Sustainable technology start up ST2 says that it has exchanged contracts on land in Redcar, North East England as part of its plans for a new £100m data center.

The company says that the project will lead to the creation of around 400 jobs, pending a successful planning application.

The proposed area
The proposed area – Google

The next innovation

Talking to Datacenter Dynamics, CEO Anne Stokes said that the company has “a number of products that we’ve already brought to market that optimize how people use their power on a day by day basis.”

She continued: “We’re confidently looking for the next innovation… and data centers are prime, because they are quite energy intensive and therefore, if there’s anything you can do to help the business and the environment, look at how we can operate in a far more efficient way, it’s the right thing to do.”

Stokes outlined an ambitious target for the potential data center. She said: “We’re designing it from the ground up, so we will have the most energy efficient operation that has been designed. We’ve got a design PUE of 1.04 - now I hasten to stress it is the design PUE, you can’t actually test anything until the construction is all done, but that’s the status that we’ve gone with.

“And because it is a ground-up design, and we’re not retrofitting, we can look at the physical structure, the actual building itself, the way we build, the way we procure, how we look at our total life cost, even the carbon footprint of how we construct, because we’re going to use local. Everything is going to be local. It’s a good news story for the county, and it’s great for inward investment, and particularly confidence after the Brexit vote.”

Competing with giants

When asked how ST2 can compete with established players in the data center market, Stokes said that the company’s designers ”have challenged conventional thinking”.

“We have had a very, very clear brief around what we wanted to achieve, and if you’ve got your very clear brief right on day one on the objective of your design, then you tend to stay true to it.”

She also disagreed with the suggestion that it could be more expensive than a traditional data center. She said: “I would argue that it isn’t, I think, because we have had time to look at how we do this, ground up. And we’re not fettered by existing constructions, we’re not having to retrofit anything in, we’re not having to deal with legacy, we’ve actually been able to look at this with fresh eyes.”

For the construction to begin, ST2 first needs to complete its purchase of the land - currently in progress. Stokes said: “So first phase was to exchange on the land, which we did on the 22nd of July, and then we absolutely complete no later than the 31st of October.”

“We hope that we will be in a position where phase one of development will be available in Q2 of next year.”

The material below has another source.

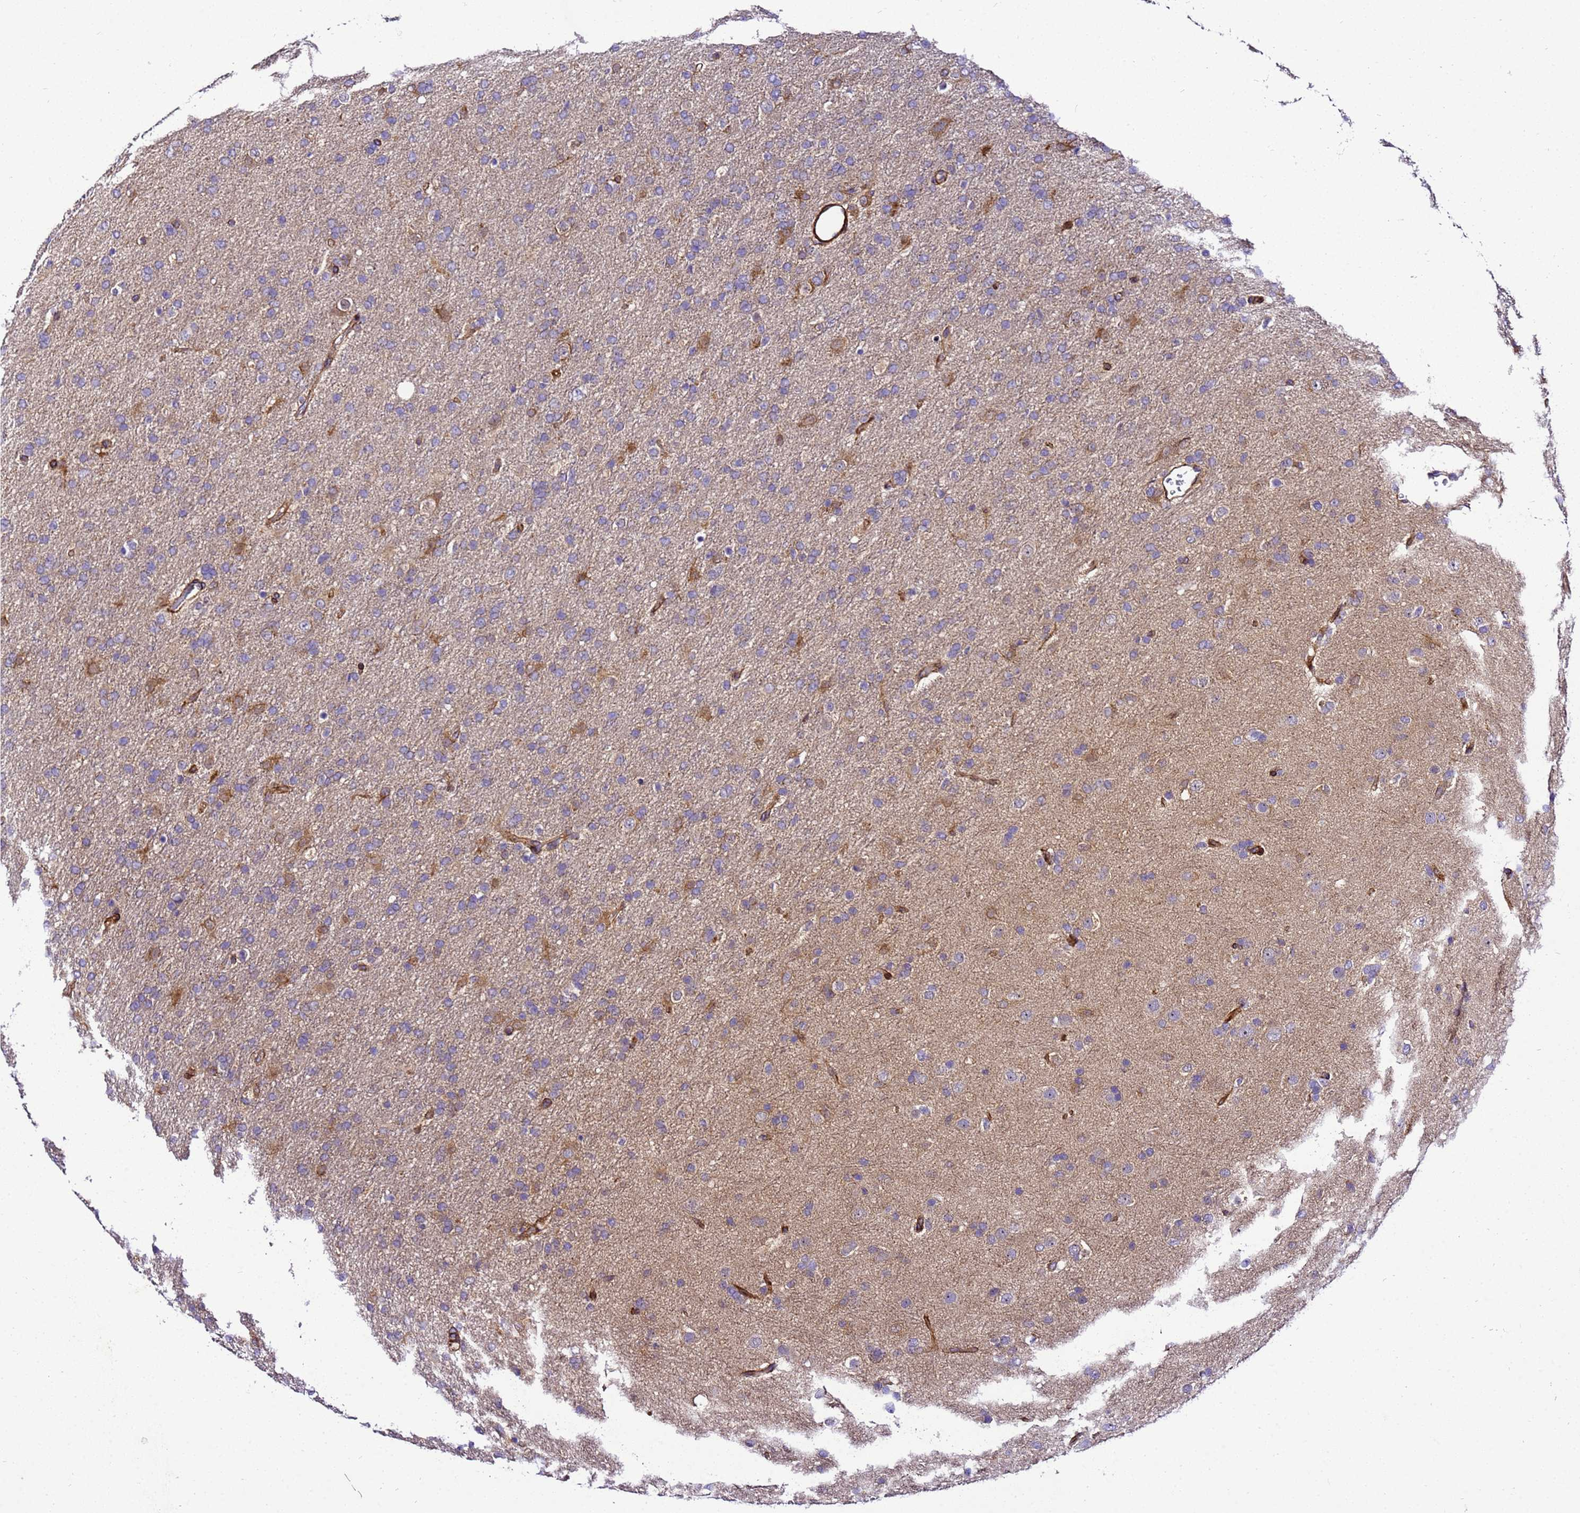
{"staining": {"intensity": "weak", "quantity": "<25%", "location": "cytoplasmic/membranous"}, "tissue": "glioma", "cell_type": "Tumor cells", "image_type": "cancer", "snomed": [{"axis": "morphology", "description": "Glioma, malignant, Low grade"}, {"axis": "topography", "description": "Brain"}], "caption": "An immunohistochemistry micrograph of low-grade glioma (malignant) is shown. There is no staining in tumor cells of low-grade glioma (malignant).", "gene": "ZNF417", "patient": {"sex": "male", "age": 65}}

Stokes also said that the 22nd saw ST2 file a planning application for the development, but DCD and the Redcar & Cleveland Borough Council have currently been unable to find the application.

ST2 has Robert Dover as Chairman, Kevin Timms as Group COO, Nikki Cole working on Risk and Audit, and includes ’Professional Company Director/Chairman’ Ken Hillen.

The project is funded by Roundshield, which describes itself as an independent investment firm focused on European asset-backed special opportunities.

Stokes is also the CEO of IT company Streamwire, IT firm EvEnt Computer Services, and the recently-formed Solas Energy.

She said of Solas: “That’s a new company that’s been set up looking at how we can create smaller power projects, where, if you’ve got a large piece of land that you are effectively restricted in terms of when you can develop it to residential or commercial, one of the power technologies that could be employed that would enable you to effectively create private power networks, and therefore you don’t have to rely on the grid. My concern is we are running very, very tight to our capacity for power in the UK, and I don’t want to do anything that’s going to make things worse.

“But I am also conscious of the fact that we’ve got an acute housing shortage and that’s only getting worse, and we need to be able to continue to - particularly after Brexit - look at how we are going to support UK PLC, so we’ve set up this new company to look at smaller power projects where we can look to create the independers that people would want. And that was set up a couple of weeks ago.”